Psikoanalisis Sigmen Freud menjelaskan bahwa "semua kejadian yang kita hindari untuk mengingatnya, tidak akan keluar dalam pikiran kita. Sekalipun kita berusaha keras, dia akan terbenam dalam alam bawah sadar kita dan tanpa kita sadari itulah yang akan menyetir kita". Bila merujuk argumen dari Freud tersebut, banyak sekali hal yang mempengaruhi alam bawah sadar. Suguhan dari lingkungan, televisi dan juga perangkat elektronik ini memudahkan masuknya gambaran negatif yang terekam dalam memori bawah sadar.

Zaman penuh informasi saat ini sangat merepotkan dalam memilih kebeneran. Informasi yang dulunya sangat kering, kini menjadi banjir informasi. Susunan kalimat yang dibaca, gambar yang dilihat dan video yang direkam, tanpa sadar banyak mempengaruhi cara bertindak dan berfikir. 

Tontonan yang tidak layak diberikan pada mereka yang belum cukup umur, begitu mudahnya di akses hanya dalam satu klik-an. Pelajaran-pelajaran sekolah yang sangat melangit sulit diterapkan dalam kehidupan sehari-hari.
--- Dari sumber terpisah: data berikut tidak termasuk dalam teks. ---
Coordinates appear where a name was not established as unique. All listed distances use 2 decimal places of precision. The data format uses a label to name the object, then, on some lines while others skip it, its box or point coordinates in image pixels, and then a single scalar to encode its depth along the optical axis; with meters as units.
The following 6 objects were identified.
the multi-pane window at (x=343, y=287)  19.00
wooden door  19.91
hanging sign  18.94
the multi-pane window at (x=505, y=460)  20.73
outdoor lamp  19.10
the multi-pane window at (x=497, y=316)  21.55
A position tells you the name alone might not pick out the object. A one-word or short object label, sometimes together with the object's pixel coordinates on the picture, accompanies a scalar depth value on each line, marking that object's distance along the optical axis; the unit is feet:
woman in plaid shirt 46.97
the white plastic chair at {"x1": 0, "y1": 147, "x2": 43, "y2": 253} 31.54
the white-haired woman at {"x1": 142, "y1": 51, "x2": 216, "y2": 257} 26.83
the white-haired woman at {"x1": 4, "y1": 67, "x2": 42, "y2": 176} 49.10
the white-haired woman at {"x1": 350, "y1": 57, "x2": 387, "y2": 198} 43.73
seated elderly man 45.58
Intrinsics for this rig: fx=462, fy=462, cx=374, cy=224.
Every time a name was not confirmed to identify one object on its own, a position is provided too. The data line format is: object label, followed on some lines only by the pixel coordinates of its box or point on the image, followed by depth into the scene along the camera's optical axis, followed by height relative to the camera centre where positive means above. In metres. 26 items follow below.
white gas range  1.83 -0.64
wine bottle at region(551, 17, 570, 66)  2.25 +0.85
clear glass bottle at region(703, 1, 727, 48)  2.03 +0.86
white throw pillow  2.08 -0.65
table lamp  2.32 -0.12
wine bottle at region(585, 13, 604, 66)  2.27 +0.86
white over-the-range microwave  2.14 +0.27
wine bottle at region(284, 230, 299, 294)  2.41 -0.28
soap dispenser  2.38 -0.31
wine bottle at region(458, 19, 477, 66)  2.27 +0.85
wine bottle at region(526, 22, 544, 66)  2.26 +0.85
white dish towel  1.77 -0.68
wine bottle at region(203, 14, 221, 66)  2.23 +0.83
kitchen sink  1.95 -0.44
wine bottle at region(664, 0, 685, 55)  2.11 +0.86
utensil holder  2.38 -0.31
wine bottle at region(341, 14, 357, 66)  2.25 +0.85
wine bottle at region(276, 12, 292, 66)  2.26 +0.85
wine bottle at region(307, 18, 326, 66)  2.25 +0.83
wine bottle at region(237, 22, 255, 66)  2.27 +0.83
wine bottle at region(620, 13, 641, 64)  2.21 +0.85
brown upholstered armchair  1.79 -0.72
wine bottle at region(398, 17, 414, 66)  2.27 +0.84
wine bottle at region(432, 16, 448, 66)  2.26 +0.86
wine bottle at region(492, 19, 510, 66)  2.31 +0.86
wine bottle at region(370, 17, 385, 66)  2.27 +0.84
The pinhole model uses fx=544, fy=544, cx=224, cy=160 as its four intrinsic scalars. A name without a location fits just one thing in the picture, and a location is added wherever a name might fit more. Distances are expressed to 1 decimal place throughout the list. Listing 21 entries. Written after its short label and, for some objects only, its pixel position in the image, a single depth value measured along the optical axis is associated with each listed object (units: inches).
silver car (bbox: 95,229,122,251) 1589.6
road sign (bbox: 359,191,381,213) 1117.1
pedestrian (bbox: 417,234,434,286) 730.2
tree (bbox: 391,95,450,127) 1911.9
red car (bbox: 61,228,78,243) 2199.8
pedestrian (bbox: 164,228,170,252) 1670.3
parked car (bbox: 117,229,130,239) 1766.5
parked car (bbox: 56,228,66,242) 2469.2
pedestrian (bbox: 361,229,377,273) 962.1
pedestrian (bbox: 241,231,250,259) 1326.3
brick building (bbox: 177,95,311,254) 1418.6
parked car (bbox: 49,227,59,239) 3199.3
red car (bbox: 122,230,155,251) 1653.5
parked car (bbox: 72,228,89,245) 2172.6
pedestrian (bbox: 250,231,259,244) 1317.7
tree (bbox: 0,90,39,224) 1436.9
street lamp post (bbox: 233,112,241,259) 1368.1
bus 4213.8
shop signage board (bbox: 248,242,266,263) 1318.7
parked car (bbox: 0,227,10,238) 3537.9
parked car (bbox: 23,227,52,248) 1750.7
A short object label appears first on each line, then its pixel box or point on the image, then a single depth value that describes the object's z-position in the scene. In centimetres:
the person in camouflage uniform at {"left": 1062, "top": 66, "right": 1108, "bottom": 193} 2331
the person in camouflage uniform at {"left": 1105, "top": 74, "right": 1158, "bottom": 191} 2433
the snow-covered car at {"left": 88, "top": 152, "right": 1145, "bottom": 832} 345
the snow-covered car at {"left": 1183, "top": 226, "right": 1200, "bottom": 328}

Dikabarkan, mereka yang memperkosa anak yang tak bersalah itu sedang mabuk berat. Minuman yang menghilangkan kesadaran penuh mereka, membuat mereka bertindak keji seperti itu. 

Dengan rentetan aktivitas yang disuguhkan diatas, sangat mungkin mereka melakukannya saat mereka sadar, apalagi saat mereka sedang mabuk berat. Maka kata khilaf tidak bisa menjadi alasan mereka berbuat demikian, karena rentetan perbuatan tersebut telah mereka bangun dari awal.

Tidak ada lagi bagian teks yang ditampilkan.